*It was way before microservices, etc.* It was not way before microservices at G...

It was way before microservices, etc.

It was not way before microservices at Google. But it was before there was much general knowledge about them.

Sadly the internal lessons learned by Google have not seeped into the outside world. Here are examples.

1. What I just said about how to make requests traceable through the whole system without excess load.

2. Every service should keep statistics and respond at a standard URL. Build a monitoring system which has scrapes of that operational data as a major input.

3. Your alerting system should supports rules like, "Don't fire alert X if alert Y is already firing." That is, if you're failing to save data, don't bother waking up the SRE for every service that is failing because you have a backend data problem. Send them an email for the morning, but don't page people who can't do anything useful anyways.

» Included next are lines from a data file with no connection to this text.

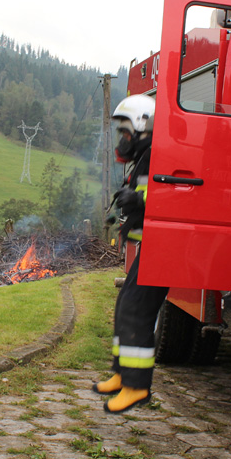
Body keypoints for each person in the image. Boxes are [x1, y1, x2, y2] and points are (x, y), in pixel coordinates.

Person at [92, 95, 168, 413]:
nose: (123, 141)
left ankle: (137, 387)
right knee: (126, 304)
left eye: (126, 134)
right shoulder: (144, 156)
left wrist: (138, 199)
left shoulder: (160, 155)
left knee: (136, 310)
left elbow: (170, 191)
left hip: (165, 248)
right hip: (153, 246)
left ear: (143, 127)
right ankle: (122, 373)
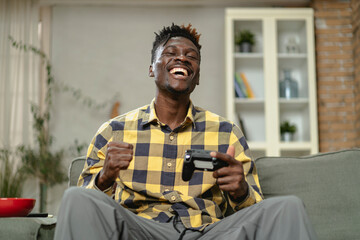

4. Every service stood up in multiple data centers with transparent failover. At Google the rule was n+2/n+1. Meaning that your service had to globally be in at least 2 more data centers than it needed for normal load, and in every region it had to be in at least one extra data center. With the result that if any data center goes out, no service should be interrupted, and if any 2 data centers go out the only externally visible consequence should be that requests might get slow.

Now compare that to what people usually do with Docker and Kubernetes. I just have to shake my head. They're buzzword compliant but are failing to do any of what they need to do make a distributed system operationally tractable. And then people wonder why their "scalable system" regularly falls over and nobody can fix it.